DOCUMENT SECTION
World Mental Health Day 2019

World Mental Health day is here, and it’s time to talk about mental health awareness. It’s been shown that teachers are more likely than others to suffer from behavioral, psychological or physical symptoms due to their work. This leads to more and more teachers leaving the profession, causing huge teacher shortages which only causes more stress to the teachers left dealing with larger class sizes as a result. Stress is one of the biggest contributors to poor mental health and this has been found to be higher in teaching than in other professions.

ASSIGNMENT
In one to three sentences, explain why the World Mental Health Day 2019 text says the teachers who stay in the profession face even more stress.

INFORMATION SUPPLIED
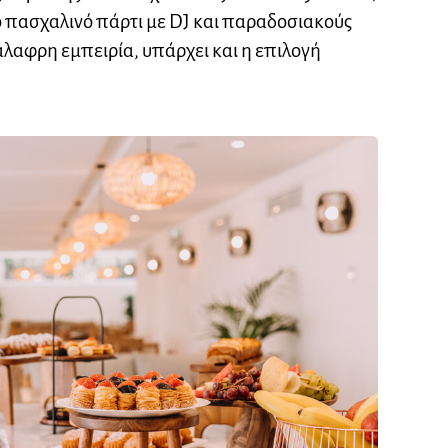
ό πασχαλινό πάρτι με DJ και παραδοσιακούς
άλαφρη εμπειρία, υπάρχει και η επιλογή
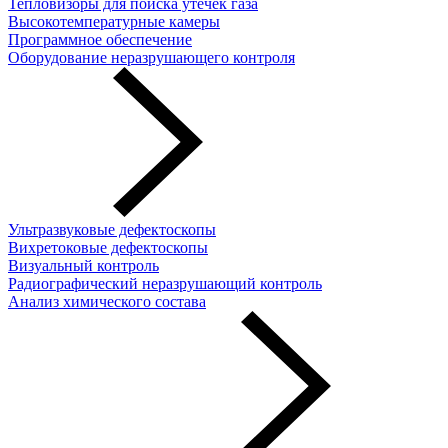
Тепловизоры для поиска утечек газа
Высокотемпературные камеры
Программное обеспечение
Оборудование неразрушающего контроля
Ультразвуковые дефектоскопы
Вихретоковые дефектоскопы
Визуальный контроль
Радиографический неразрушающий контроль
Анализ химического состава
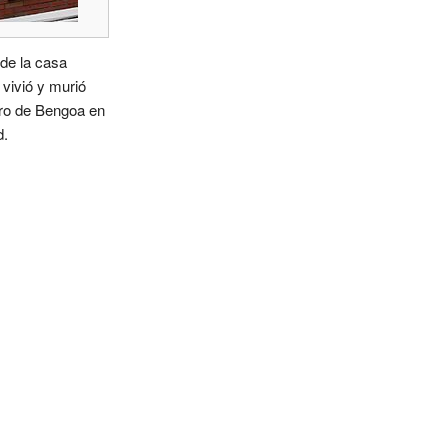
de la casa
vivió y murió
ro de Bengoa en
d.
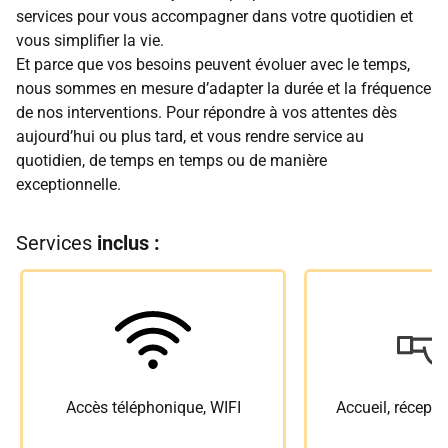
services pour vous accompagner dans votre quotidien et
vous simplifier la vie.
Et parce que vos besoins peuvent évoluer avec le temps,
nous sommes en mesure d’adapter la durée et la fréquence
de nos interventions. Pour répondre à vos attentes dès
aujourd’hui ou plus tard, et vous rendre service au
quotidien, de temps en temps ou de manière
exceptionnelle.
Services
inclus :
Accès téléphonique, WIFI
Accueil, récepti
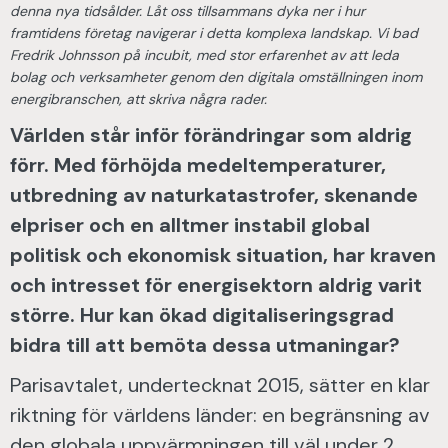
denna nya tidsålder. Låt oss tillsammans dyka ner i hur
framtidens företag navigerar i detta komplexa landskap. Vi bad
Fredrik Johnsson på incubit, med stor erfarenhet av att leda
bolag och verksamheter genom den digitala omställningen inom
energibranschen, att skriva några rader.
Världen står inför förändringar som aldrig
förr. Med förhöjda medeltemperaturer,
utbredning av naturkatastrofer, skenande
elpriser och en alltmer instabil global
politisk och ekonomisk situation, har kraven
och intresset för energisektorn aldrig varit
större. Hur kan ökad digitaliseringsgrad
bidra till att bemöta dessa utmaningar?
Parisavtalet, undertecknat 2015, sätter en klar
riktning för världens länder: en begränsning av
den globala uppvärmningen till väl under 2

ANSWER TO THIS PROBLEM
Teachers are more likely than others to suffer behavioral, psychological or physical symptoms from their work, so more and more of them leave the profession. The resulting shortages leave the remaining teachers with larger class sizes, which causes them more stress.